With Anima Mundi, I wanted to do a floral that combined both animus and anima energies into one composition. It's all about a gestalt spirit or consciousness that connects all living things, a world soul. In concept, that is a feminine energy so I wanted to do floral like rose, jasmine and tuberose balanced with some smokier and spicier notes like tobacco and hinoki wood so you get something that is not a traditional floral. It's really much more complex and not overly soft or too heady.

The packaging is also really interesting. Was there a message you were trying to communicate?

I would say I was very intentional about the colors of each of the fragrances. I definitely wanted a more smokey blue color to evoke that evaporation quality of steam. With the mark, I really wanted to delve into those alchemical traditions, but I still have a modern and elevated touch with lots of negative space; so it feels premium and not too traditional. I think the 'S' mark means that even in nature there is wild beauty but if you look closely, there's kind of this pattern and you can seek it, feel it, smell it and experience it in multiple sensory ways. So yeah, I've definitely been intentional with the design and when you open the packaging the story of each scent is inside.

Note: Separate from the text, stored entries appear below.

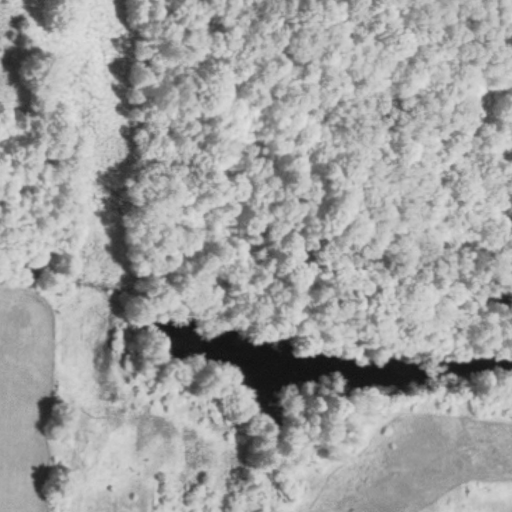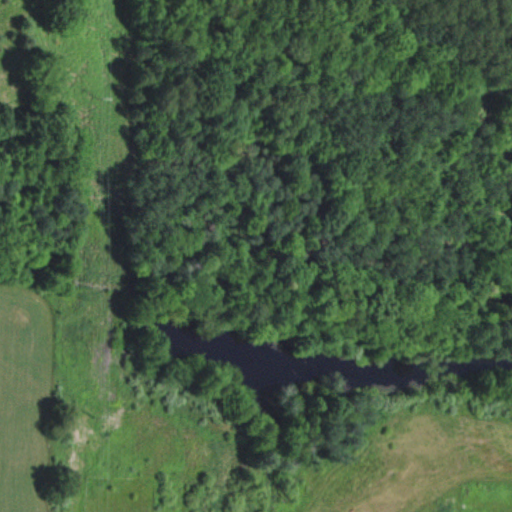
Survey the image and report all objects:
building: (444, 507)
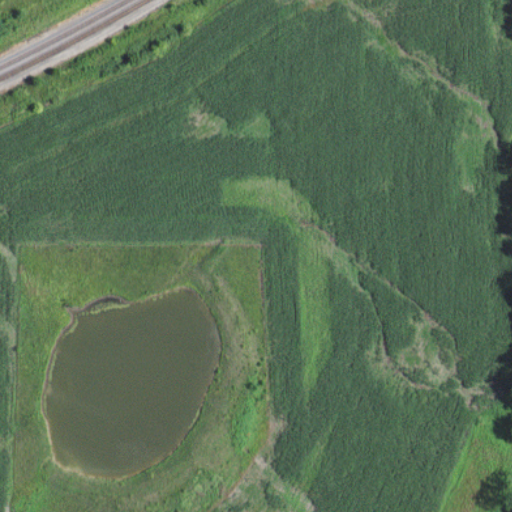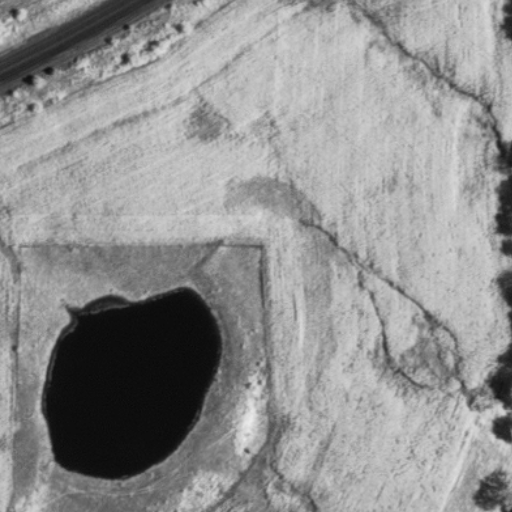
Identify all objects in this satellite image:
railway: (61, 34)
railway: (72, 40)
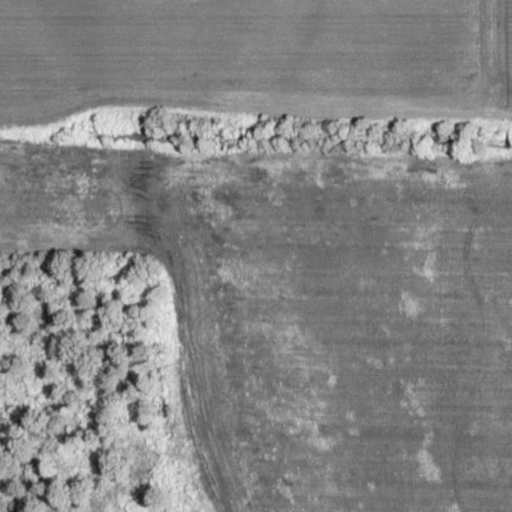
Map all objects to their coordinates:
road: (295, 112)
road: (182, 308)
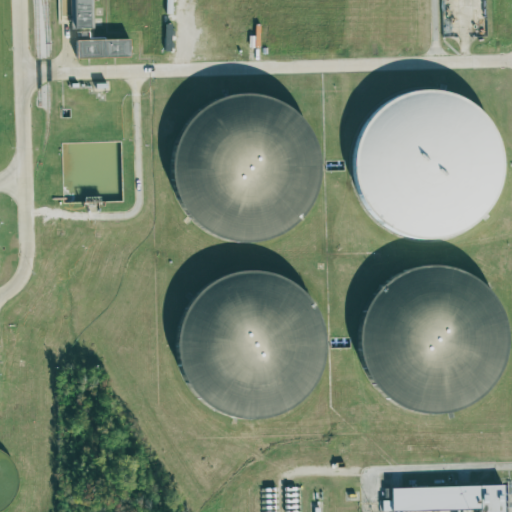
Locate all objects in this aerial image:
building: (80, 13)
railway: (44, 21)
road: (433, 30)
building: (99, 47)
railway: (37, 51)
road: (265, 67)
railway: (47, 81)
road: (20, 152)
road: (136, 160)
building: (240, 165)
road: (10, 173)
building: (245, 343)
road: (419, 469)
road: (323, 471)
power substation: (431, 498)
building: (431, 498)
building: (442, 498)
power substation: (488, 499)
building: (488, 499)
power substation: (446, 511)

Why did you decide to make the scents gender-less?

I identify as male but in my consciousness and sphere of people I love and respect, there is a much more diverse pool of expressions of gender identity. It was something that I wanted to be authentic about. I wanted the faces of the brand, and members of the crew such as photographers, make up artists, and hair stylists to have be forward facing and I just wanted to give a platform, space, imagery, and voice to members of my community. I also think it's so silly to make a fragrance gendered.

I wanted to disrupt this tradition and just put faces that are beautiful, that don't have to have that binary pushed on them. With the fragrances, I liked to balance the masculine and feminine energies, and I realize that by playing with the lenses of anima and animus I'm kind of putting a focus on the gender binary. So I don't know that I'm nailing it every time but I'm trying to push forward and do my best.

What are your thoughts on queer representation in beauty today?

Noto Botanics is one brand that is really killing it in terms of product format, formulation, packaging, and the forward faces that represent the brand. I think it's an exciting time, there's much more breadth of expression across the LGBTQ+ spectrum in beauty in terms of how people use products and how they see marketing being positioned. There's more to connect into and faces and identities to look at. Overall, I am happy with just the variety and evolving opportunities for a broader base of consumers and humans.

Do you think there's a large audience for fragrances like yours?

I think in the last couple of years we've seen a swing towards a market for naturals as a premium experience. More brands are emerging with very beautiful, emotional and experiential packaging and stories to tell that are differentiated. I think there are a lot of good perfumes out there that maybe don't get as much recognition on the mass side with the story of the creator. Intention and formulation, hands that are touching the product create a slow and romantic process — our tinctures take two months to create before they even go into the formulas and then have to age and macerate. This process and that feeling of the founder being really involved helps the customer connect with the product. It creates a richer storytelling element.